Sudarshan (Sudi) Devanesen, CM, is a Canadian family medicine physician and educator, public health activist, and member of the Order of Canada. He is known for his role in preventing heart disease in Canadian South Asians.

Devanesen was founding president (1994–1997) of a South Asian Community Council of the Heart and Stroke Foundation of Ontario, and has both studied and educated on the risks of cardiovascular disease in the South Asian community in Canada.

== Early life and education ==
Devanesen is of Sri Lankan-Indian descent, born in Sri Lanka to a Sinhalese mother, and Tamil father. Devanesen's father, Chandran Devanesen, was the first Indian Principal of Madras Christian College while his mother, Savithri (Norma Amybelle) was a sister of Leslie Goonewardene, who founded Sri-Lanka's first political party, the Lanka Sama Samaja Party, and played an instrumental role in both the Indian independence movement and the Sri Lankan independence movement.

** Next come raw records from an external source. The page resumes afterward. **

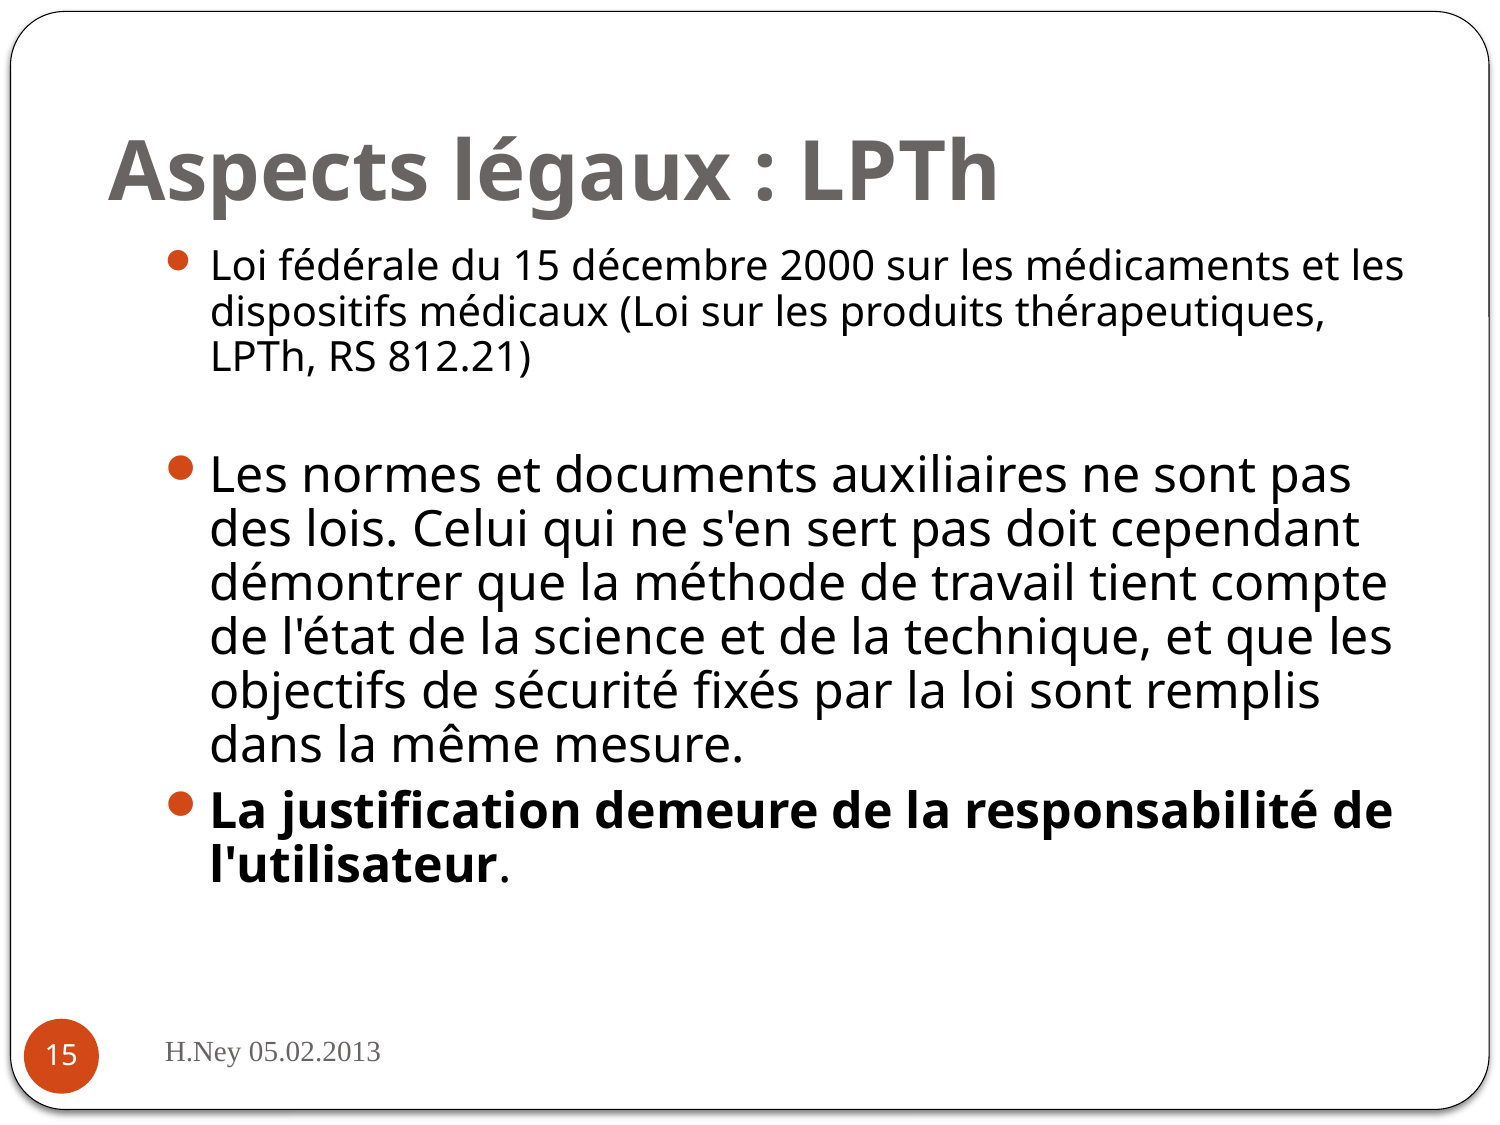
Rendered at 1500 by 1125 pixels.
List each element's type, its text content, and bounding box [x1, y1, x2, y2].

title Aspects légaux : LPTh [93, 45, 1425, 233]
list Loi fédérale du 15 décembre 2000 sur les médicaments et les dispositifs médicaux (Loi sur les produits thérapeutiques, LPTh, RS 812.21) Les normes et documents auxiliaires ne sont pas des lois. Celui qui ne s'en sert pas doit cependant démontrer que la méthode de travail tient compte de l'état de la science et de la technique, et que les objectifs de sécurité fixés par la loi sont remplis dans la même mesure. La justification demeure de la responsabilité de l'utilisateur. [150, 237, 1425, 988]
footer H.Ney 05.02.2013 [150, 1012, 800, 1088]
slide_number 15 [23, 1018, 99, 1094]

Devanesen studied at Bishop Cotton Boys' School in Bangalore, Madras Christian College of the University of Madras, and the Christian Medical College in Vellore, all in India.

== Career ==
Devanesen began his medical practice in remote villages in Tamil Nadu and Rajasthan.

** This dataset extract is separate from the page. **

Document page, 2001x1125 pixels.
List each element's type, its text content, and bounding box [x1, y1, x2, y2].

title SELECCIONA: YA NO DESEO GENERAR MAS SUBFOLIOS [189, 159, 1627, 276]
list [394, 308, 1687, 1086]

In 1972, he immigrated to Canada. After briefly training at Janeway Children's Hospital at Memorial University of Newfoundland in St. John's, Newfoundland, he moved to Toronto He joined the Post Graduate programme in Family Medicine at St Michael's Hospital. He began study at St. Michael's Hospital and the Faculty of Medicine of the University of Toronto in 1973; he would eventually become chief of family and community medicine at St. Michael's Hospital from 1988 to 1998 and is today an associate professor at the University of Toronto. He was medical director of the Broadview Community Health Clinic from 1980 to 1989. He also served as physician for the Fred Victor Centre, a downtown Toronto mission serving the homeless, and on the board of directors of Casey House, a hospice serving HIV/AIDS patients.

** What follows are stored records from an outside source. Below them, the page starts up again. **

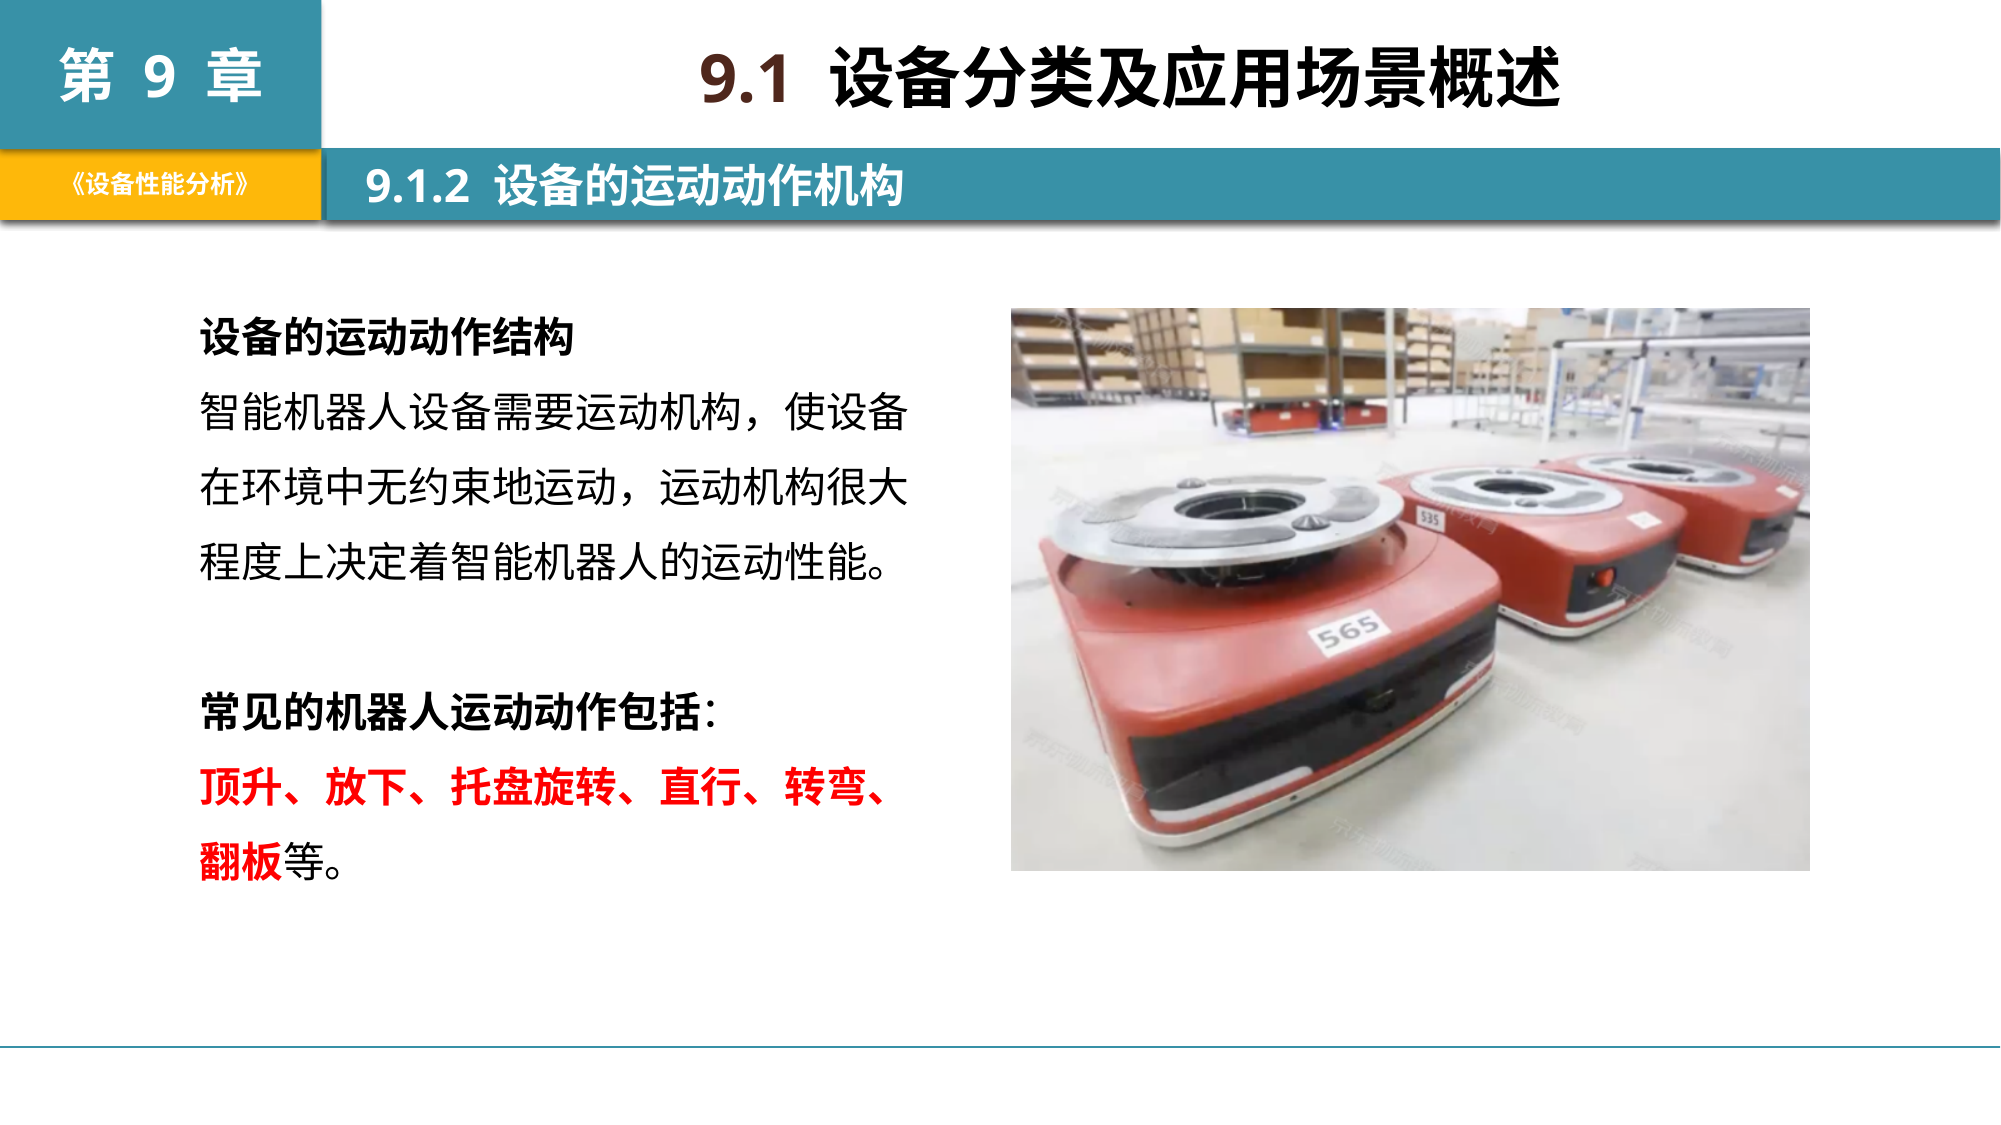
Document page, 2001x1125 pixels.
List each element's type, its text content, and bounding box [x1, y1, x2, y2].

text_box 设备的运动动作结构 智能机器人设备需要运动机构，使设备在环境中无约束地运动，运动机构很大程度上决定着智能机器人的运动性能。 常见的机器人运动动作包括： 顶升、放下、托盘旋转、直行、转弯、翻板等。 [184, 278, 965, 894]
text_box 9.1.2 设备的运动动作机构 [323, 145, 2000, 224]
text_box 9.1 设备分类及应用场景概述 [345, 28, 1917, 144]
picture [1011, 307, 1810, 871]
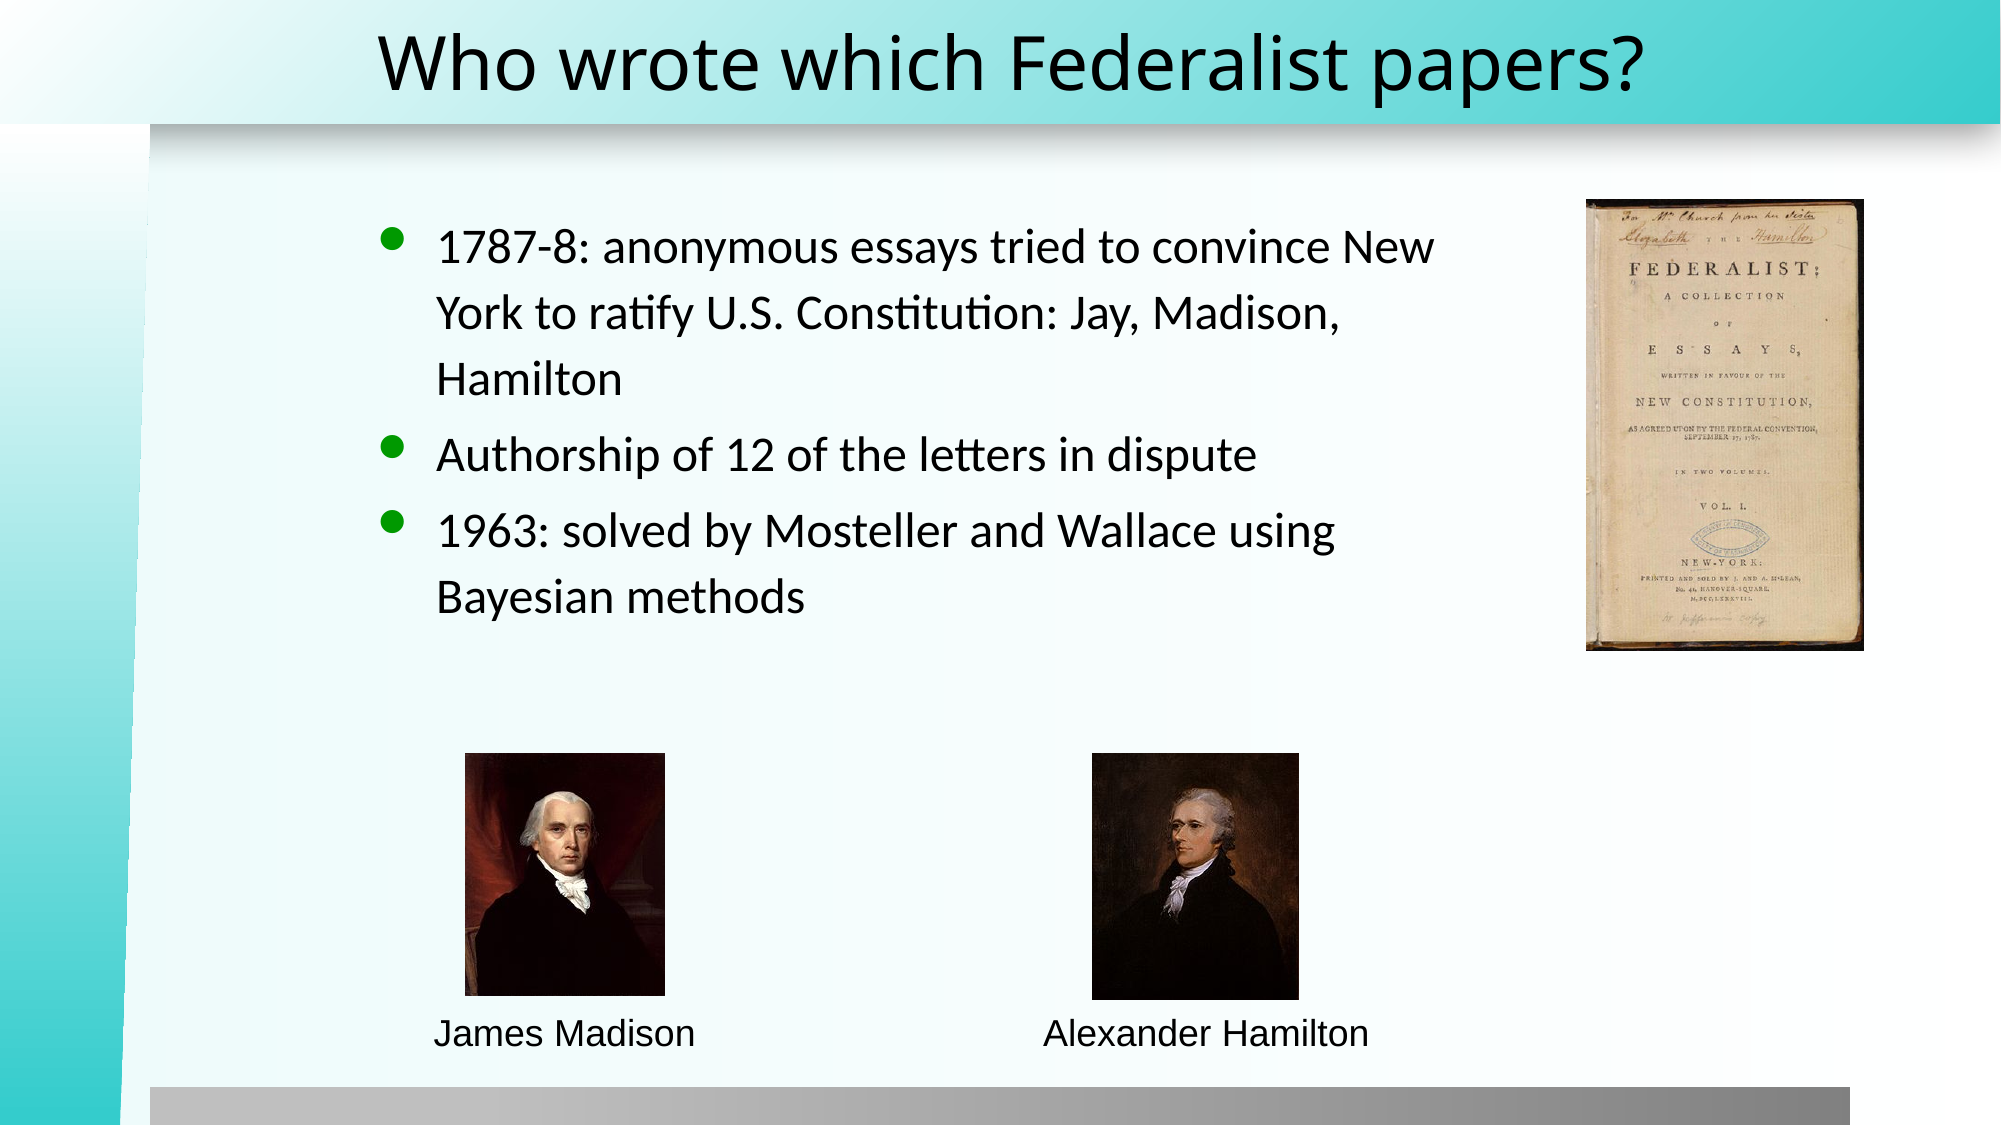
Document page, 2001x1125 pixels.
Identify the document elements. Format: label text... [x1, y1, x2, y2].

He earned his Master of Clinical Science degree from the University of Western Ontario in 1990, and is a Fellow of the College of Family Physicians of Canada.

== Medical beliefs ==
An advocate of holistic medicine, Devanesen's practice integrates the medical and biopsychosocial models of health care. Particularly concerned with prevention of disease and interested in cardiovascular disease, he became founding president (1994–1997) of a South Asian Community Council of the Heart and Stroke Foundation of Ontario, and has studied and educated the Canadian Community on the risks of cardiovascular disease amongst the South Asians.

== Personal life ==
Devanesen was appointed Member of the Order of Canada on 30 May 2001, and invested with the honour on 4 December 2001. His citation into the Order called him "a positive role model and mentor to hundreds of medical residents, family physicians and nurse practitioners."

Devanesen practices family medicine in Mississauga since 1999. He practiced alongside his wife, Dr Asha Devanesen, Emeritus from the College of Physician and Surgeons of Ontario.